Just wondering what brand of seed you guys consider the best? I can get some Lesco sun and shade park mix at a five finger discount. Thinking of using this as an overseed on my predominantly rye grass lawn to fill in bare spots that happened last fall during my rehab from washout. My yard sees quite a bit of shade. Any thoughts?


----------



## jha4aamu (Oct 16, 2017)

I think most will choose seed by individual varieties as opposed to brands. Id look and see what varieties are in the sun and shade mix, and ref the ntep website to see if suits your growing conditions


----------



## Chris LI (Oct 26, 2018)

It depends on how picky you are about performance and color. The typical sun/shade mixes have some older varieties and lower percentages of the higher rate NTEP cultivars, but that doesn't necessarily mean they are bad. They're probably mediocre. However, what you do with them (level of maintenance, soil tests, etc.) could be more of a factor.

If you're looking for "best" varieties, NTEP ratings are the way to go. Some online companies will sell higher rated cultivars. Check out Seed Superstore as a shortcut to learn about some of them. Their site is user friendly, but a little pricey. There are other suppliers out there to choose from. In full disclosure, I have bought from them, but haven't received any discounts or freebies. TLF has a thread on seed suppliers, if you want some homework.


----------



## Dhark (Nov 7, 2019)

Chris LI said:


> It depends on how picky you are about performance and color. The typical sun/shade mixes have some older varieties and lower percentages of the higher rate NTEP cultivars, but that doesn't necessarily mean they are bad. They're probably mediocre. However, what you do with them (level of maintenance, soil tests, etc.) could be more of a factor.
> 
> If you're looking for "best" varieties, NTEP ratings are the way to go. Some online companies will sell higher rated cultivars.
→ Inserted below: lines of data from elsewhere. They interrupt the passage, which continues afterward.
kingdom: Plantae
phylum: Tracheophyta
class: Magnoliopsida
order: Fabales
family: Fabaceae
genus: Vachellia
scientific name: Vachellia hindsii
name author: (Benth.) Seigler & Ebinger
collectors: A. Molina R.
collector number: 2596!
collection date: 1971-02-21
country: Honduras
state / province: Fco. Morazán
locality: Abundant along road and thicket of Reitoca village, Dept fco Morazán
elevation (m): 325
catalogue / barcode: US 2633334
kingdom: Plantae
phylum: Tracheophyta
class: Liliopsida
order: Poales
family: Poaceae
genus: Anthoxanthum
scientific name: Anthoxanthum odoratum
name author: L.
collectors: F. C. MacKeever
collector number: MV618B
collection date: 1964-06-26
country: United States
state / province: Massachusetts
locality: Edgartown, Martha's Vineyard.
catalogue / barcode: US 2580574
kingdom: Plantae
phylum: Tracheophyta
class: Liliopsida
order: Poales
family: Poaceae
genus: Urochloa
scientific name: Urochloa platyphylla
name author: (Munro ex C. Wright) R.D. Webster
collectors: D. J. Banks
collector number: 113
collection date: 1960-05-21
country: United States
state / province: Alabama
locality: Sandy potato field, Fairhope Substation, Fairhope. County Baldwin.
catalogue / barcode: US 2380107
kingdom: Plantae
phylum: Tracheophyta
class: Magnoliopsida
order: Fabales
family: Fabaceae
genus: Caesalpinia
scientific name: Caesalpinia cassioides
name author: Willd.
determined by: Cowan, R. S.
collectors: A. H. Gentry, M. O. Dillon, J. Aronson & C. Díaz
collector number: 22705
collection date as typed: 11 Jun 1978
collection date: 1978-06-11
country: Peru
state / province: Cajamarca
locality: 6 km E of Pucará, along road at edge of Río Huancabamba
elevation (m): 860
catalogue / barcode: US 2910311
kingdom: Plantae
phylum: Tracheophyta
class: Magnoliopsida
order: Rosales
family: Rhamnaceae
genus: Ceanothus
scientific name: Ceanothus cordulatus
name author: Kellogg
Check out Seed Superstore as a shortcut to learn about some of them. Their site is user friendly, but a little pricey. There are other suppliers out there to choose from. In full disclosure, I have bought from them, but haven't received any discounts or freebies. TLF has a thread on seed suppliers, if you want some homework.


Can you point me in the direction of that thread? Looking at the analysis of the Lesco S&S park mix it looks like 33% boreal creeping red fescue, 33% Dauntless Kentucky blue, and 33% Greenville rye. Not sure how to lookup or understand NTEP ratings? I did seem to read that the Boreal CRF isn't quite liked. Seeing my yard is ryegrass should I just use more of that? I just want to get these bare spots filled in and don't want to mess up my yard with unwanted or useless seed for my situation.


----------



## bernstem (Jan 16, 2018)

Brand of seed doesn't matter as much as what cultivars and grass types are in the seed.

Some shade mixes have creeping fescue which will look different from Tall Turf Type Fescue, Perennial Ryegrass, and Kentucky Bluegrass. Those three look fairly similar and blend well. If you have a lot of shade, you will need to decide if you want to try and make TTTF work in that area or not. If not, then you are stuck with more shade tolerant turf that won't match the sunny lawn as well or conversion to gardens.


----------



## Wolverine (Jan 17, 2018)

Give Hogan Seed in Tennessee a call. They can help with your decision.


----------



## Bigfeather1 (Jun 11, 2019)

I'll second Hogans, good people to deal with. Very happy with my purchase last fall.


----------



## FuzzeWuzze (Aug 25, 2017)

In general Creeping fescues(All fine Fescues really) IMO should only be used as a last resort if you cant get grass to grow somewhere, and are dead set on having grass and not mulch there. Even then honestly i hate the stuff so much i'd probably rather plant Poa Annua or Annual ryegrass. Fine fescues grow really well in the shade and wet areas other grasses struggle with like if you have a giant tree shading your property. If you get lazy and miss a mow, it gets tall, flops over and can be a huge pain to because it mats itself to the ground.

If your turf area gets at least 4 hours of sun a day, its probably enough to do KBG/PRG.


----------